As explained by the ex-MRC chief, Dr. An Pich Hatda, the assessment would incorporate more recent data and information and various scenarios of the Sanakham dam’s operation, considering potential transboundary impacts caused by rapid water fluctuations of the proposed dam.
Phu Ngoy Dam
Alongside Sanakham, Laos has been pushing for a new project called Phu Ngoy.
According to the TNMC, Laos has proposed for the kickstart of a prior consultation process for the 728 MW Phu Ngoy dam, planned only about 18 km south of Pakse, the capital of Laos’ Champassak province, as reported by RFA, and about 50 km from the confluence of the Mun and Mekong Rivers in Thailand’s Sisaket province.
No further details about the 7th Laos’ dam on the Lower Mekong are available on the public platforms like those of the MRC or the company which is named as its developer, Charoen Energy and Water Asia Company Limited (CEWA).
The new profile for hydropower projects on the mainstream Mekong explains itself on its website as “a leading Independent Power Producer in Thailand, with an ambitious vision aiming to be a leading value-oriented integrated energy company in Asia-Pacific.”
The company’s investment is mainly focused on renewable projects as well as businesses adjacent to electricity generation and energy both in Thailand and internationally such as Laos, Japan, Indonesia and etc, the company notes on its website.
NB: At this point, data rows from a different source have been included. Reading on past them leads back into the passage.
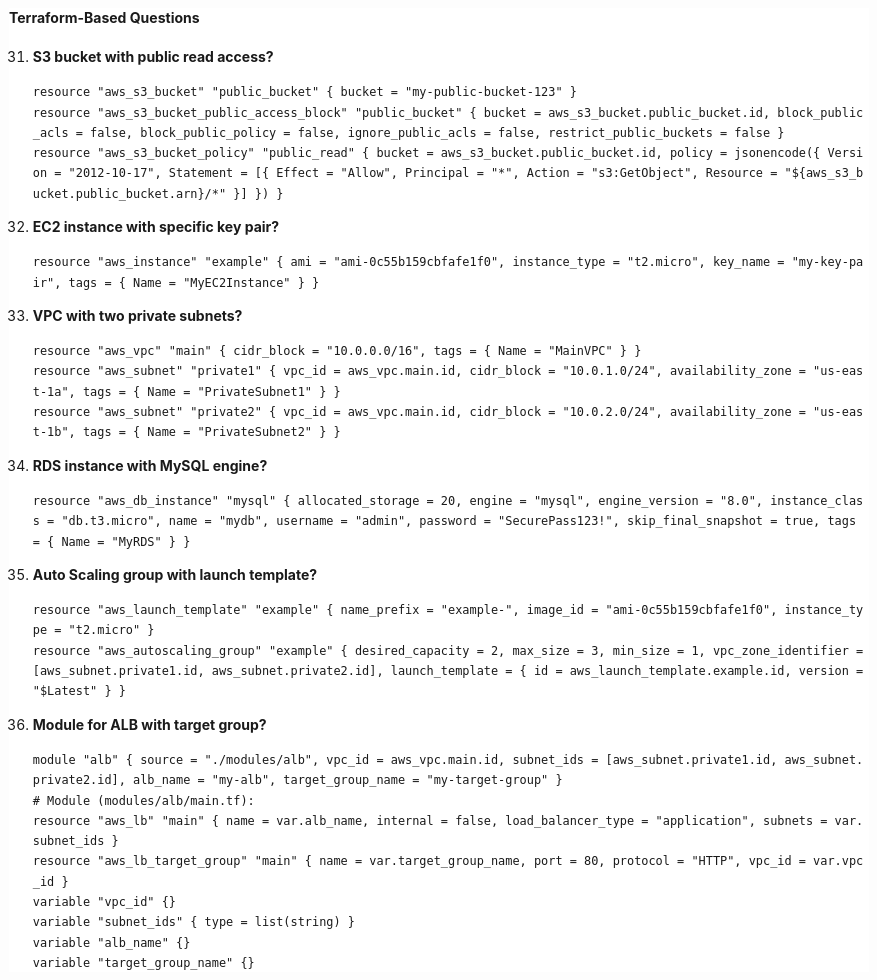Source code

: #### Terraform-Based Questions

31. **S3 bucket with public read access?**  
    ```hcl
    resource "aws_s3_bucket" "public_bucket" { bucket = "my-public-bucket-123" }
    resource "aws_s3_bucket_public_access_block" "public_bucket" { bucket = aws_s3_bucket.public_bucket.id, block_public_acls = false, block_public_policy = false, ignore_public_acls = false, restrict_public_buckets = false }
    resource "aws_s3_bucket_policy" "public_read" { bucket = aws_s3_bucket.public_bucket.id, policy = jsonencode({ Version = "2012-10-17", Statement = [{ Effect = "Allow", Principal = "*", Action = "s3:GetObject", Resource = "${aws_s3_bucket.public_bucket.arn}/*" }] }) }
    ```

32. **EC2 instance with specific key pair?**  
    ```hcl
    resource "aws_instance" "example" { ami = "ami-0c55b159cbfafe1f0", instance_type = "t2.micro", key_name = "my-key-pair", tags = { Name = "MyEC2Instance" } }
    ```

33. **VPC with two private subnets?**  
    ```hcl
    resource "aws_vpc" "main" { cidr_block = "10.0.0.0/16", tags = { Name = "MainVPC" } }
    resource "aws_subnet" "private1" { vpc_id = aws_vpc.main.id, cidr_block = "10.0.1.0/24", availability_zone = "us-east-1a", tags = { Name = "PrivateSubnet1" } }
    resource "aws_subnet" "private2" { vpc_id = aws_vpc.main.id, cidr_block = "10.0.2.0/24", availability_zone = "us-east-1b", tags = { Name = "PrivateSubnet2" } }
    ```

34. **RDS instance with MySQL engine?**  
    ```hcl
    resource "aws_db_instance" "mysql" { allocated_storage = 20, engine = "mysql", engine_version = "8.0", instance_class = "db.t3.micro", name = "mydb", username = "admin", password = "SecurePass123!", skip_final_snapshot = true, tags = { Name = "MyRDS" } }
    ```

35. **Auto Scaling group with launch template?**  
    ```hcl
    resource "aws_launch_template" "example" { name_prefix = "example-", image_id = "ami-0c55b159cbfafe1f0", instance_type = "t2.micro" }
    resource "aws_autoscaling_group" "example" { desired_capacity = 2, max_size = 3, min_size = 1, vpc_zone_identifier = [aws_subnet.private1.id, aws_subnet.private2.id], launch_template = { id = aws_launch_template.example.id, version = "$Latest" } }
    ```

36. **Module for ALB with target group?**  
    ```hcl
    module "alb" { source = "./modules/alb", vpc_id = aws_vpc.main.id, subnet_ids = [aws_subnet.private1.id, aws_subnet.private2.id], alb_name = "my-alb", target_group_name = "my-target-group" }
    # Module (modules/alb/main.tf):
    resource "aws_lb" "main" { name = var.alb_name, internal = false, load_balancer_type = "application", subnets = var.subnet_ids }
    resource "aws_lb_target_group" "main" { name = var.target_group_name, port = 80, protocol = "HTTP", vpc_id = var.vpc_id }
    variable "vpc_id" {}
    variable "subnet_ids" { type = list(string) }
    variable "alb_name" {}
    variable "target_group_name" {}
    ```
It was found in early 2007, with Mr. Chatchaval Jiaravanon being its Chairman.
The committee assigned the Office of National Water Resources, acting as the secretary to the TNMC, to proceed for data and information concerned, especially likely impacts on Thailand.
The Mekong River, meanwhile, is facing another incident of water fluctuations for this dry season, under which a sudden increase in water levels in the river is expected to occur until the end of next week (April 29) starting from today onwards, from Chiang Saen District of Chiang Rai in the North to Ubon Ratchathani province in the Lower Northeast.
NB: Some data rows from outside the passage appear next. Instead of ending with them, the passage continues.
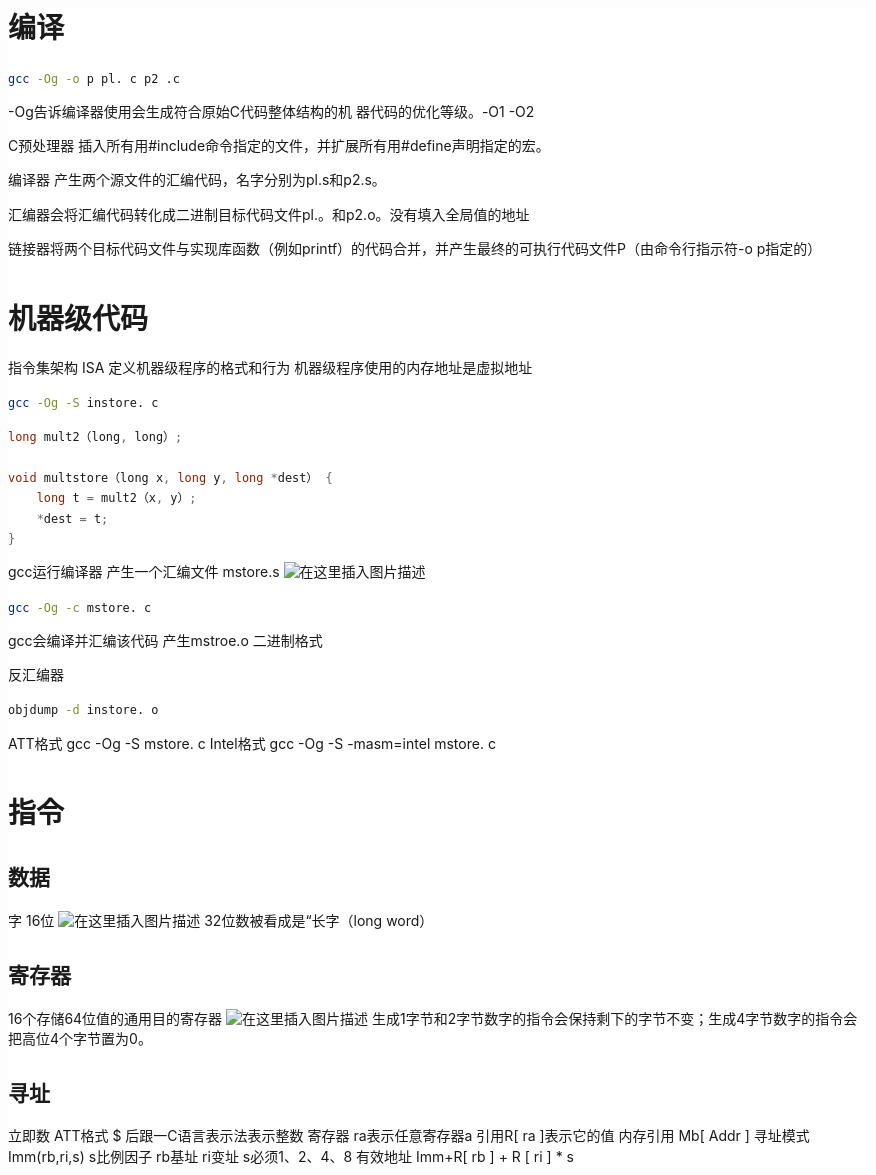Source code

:# 编译
```bash
gcc -Og -o p pl. c p2 .c
```
-Og告诉编译器使用会生成符合原始C代码整体结构的机 器代码的优化等级。-O1 -O2

C预处理器 插入所有用#include命令指定的文件，并扩展所有用#define声明指定的宏。

编译器 产生两个源文件的汇编代码，名字分别为pl.s和p2.s。

汇编器会将汇编代码转化成二进制目标代码文件pl.。和p2.o。没有填入全局值的地址

链接器将两个目标代码文件与实现库函数（例如printf）的代码合并，并产生最终的可执行代码文件P（由命令行指示符-o p指定的）

# 机器级代码
指令集架构 ISA 定义机器级程序的格式和行为
机器级程序使用的内存地址是虚拟地址

```bash
gcc -Og -S instore. c
```

```c
long mult2（long, long）;

void multstore（long x, long y, long *dest） {
	long t = mult2（x, y）;
	*dest = t;
}
```
gcc运行编译器 产生一个汇编文件 mstore.s
![在这里插入图片描述](https://img-blog.csdnimg.cn/20210125153447699.png)

```bash
gcc -Og -c mstore. c
```
gcc会编译并汇编该代码 产生mstroe.o 二进制格式

反汇编器

```bash
objdump -d instore. o
```

ATT格式   gcc -Og -S mstore. c 
Intel格式   gcc -Og -S -masm=intel mstore. c
# 指令
## 数据
字 16位
![在这里插入图片描述](https://img-blog.csdnimg.cn/2021012515590413.png?x-oss-process=image/watermark,type_ZmFuZ3poZW5naGVpdGk,shadow_10,text_aHR0cHM6Ly9ibG9nLmNzZG4ubmV0L3dlaXhpbl80MzYyNzU2MQ==,size_16,color_FFFFFF,t_70)
32位数被看成是“长字（long word）
## 寄存器
16个存储64位值的通用目的寄存器
![在这里插入图片描述](https://img-blog.csdnimg.cn/20210125160125461.png?x-oss-process=image/watermark,type_ZmFuZ3poZW5naGVpdGk,shadow_10,text_aHR0cHM6Ly9ibG9nLmNzZG4ubmV0L3dlaXhpbl80MzYyNzU2MQ==,size_16,color_FFFFFF,t_70)
生成1字节和2字节数字的指令会保持剩下的字节不变；生成4字节数字的指令会把高位4个字节置为0。
## 寻址
立即数 ATT格式 $ 后跟一C语言表示法表示整数
寄存器 ra表示任意寄存器a 引用R[ ra ]表示它的值
内存引用 Mb[ Addr ]
寻址模式 Imm(rb,ri,s) s比例因子 rb基址 ri变址 s必须1、2、4、8 有效地址 Imm+R[ rb ] + R [ ri ] * s
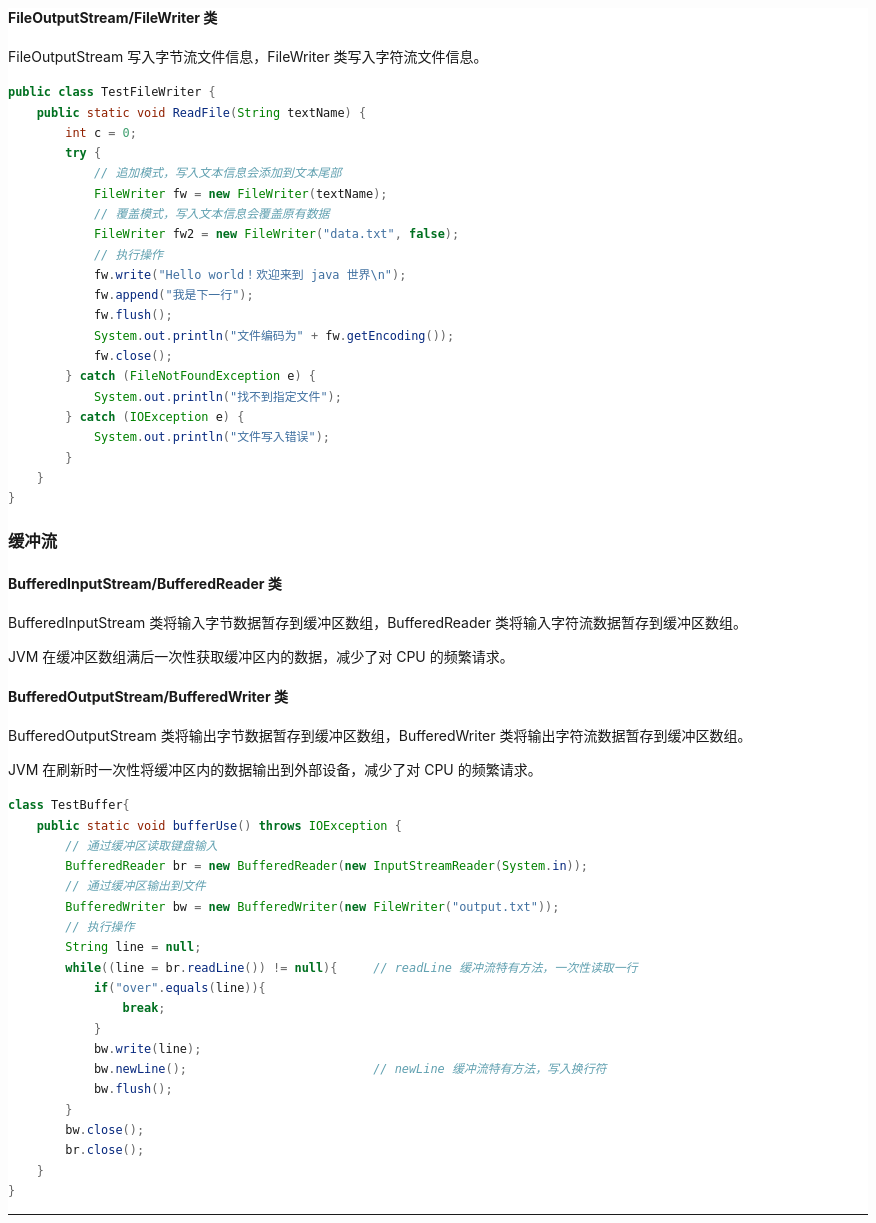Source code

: #### FileOutputStream/FileWriter 类

FileOutputStream 写入字节流文件信息，FileWriter 类写入字符流文件信息。

```java
public class TestFileWriter {
    public static void ReadFile(String textName) {
        int c = 0;
        try {
            // 追加模式，写入文本信息会添加到文本尾部
            FileWriter fw = new FileWriter(textName);            
            // 覆盖模式，写入文本信息会覆盖原有数据
            FileWriter fw2 = new FileWriter("data.txt", false);
            // 执行操作
            fw.write("Hello world！欢迎来到 java 世界\n");                 
            fw.append("我是下一行");                            
            fw.flush();                                       
            System.out.println("文件编码为" + fw.getEncoding());
            fw.close();                    
        } catch (FileNotFoundException e) {
            System.out.println("找不到指定文件");
        } catch (IOException e) {
            System.out.println("文件写入错误");
        }
    }
}
``` 

### 缓冲流

#### BufferedInputStream/BufferedReader 类

BufferedInputStream 类将输入字节数据暂存到缓冲区数组，BufferedReader 类将输入字符流数据暂存到缓冲区数组。

JVM 在缓冲区数组满后一次性获取缓冲区内的数据，减少了对 CPU 的频繁请求。

#### BufferedOutputStream/BufferedWriter 类

BufferedOutputStream 类将输出字节数据暂存到缓冲区数组，BufferedWriter 类将输出字符流数据暂存到缓冲区数组。

JVM 在刷新时一次性将缓冲区内的数据输出到外部设备，减少了对 CPU 的频繁请求。

```java
class TestBuffer{
    public static void bufferUse() throws IOException {
        // 通过缓冲区读取键盘输入
        BufferedReader br = new BufferedReader(new InputStreamReader(System.in));
        // 通过缓冲区输出到文件
        BufferedWriter bw = new BufferedWriter(new FileWriter("output.txt"));
        // 执行操作
        String line = null;
        while((line = br.readLine()) != null){     // readLine 缓冲流特有方法，一次性读取一行
            if("over".equals(line)){
                break;
            }
            bw.write(line);
            bw.newLine();                          // newLine 缓冲流特有方法，写入换行符
            bw.flush();
        }
        bw.close();
        br.close();
    }
}
```

---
The ONWR has issued a warning to the residents living next to the river to brace for possible impacts from the increase in water levels between 0.5 meters to two meters.
“The ONWR followed up on the situation and learned that the volume of water discharge from Jinghong Dam in China has increased to 1,590 cu m per second, resulting in the increase in water levels at the Jinghong station by two meters. This is projected to raise the water levels downstream as such,” noted the ONWR.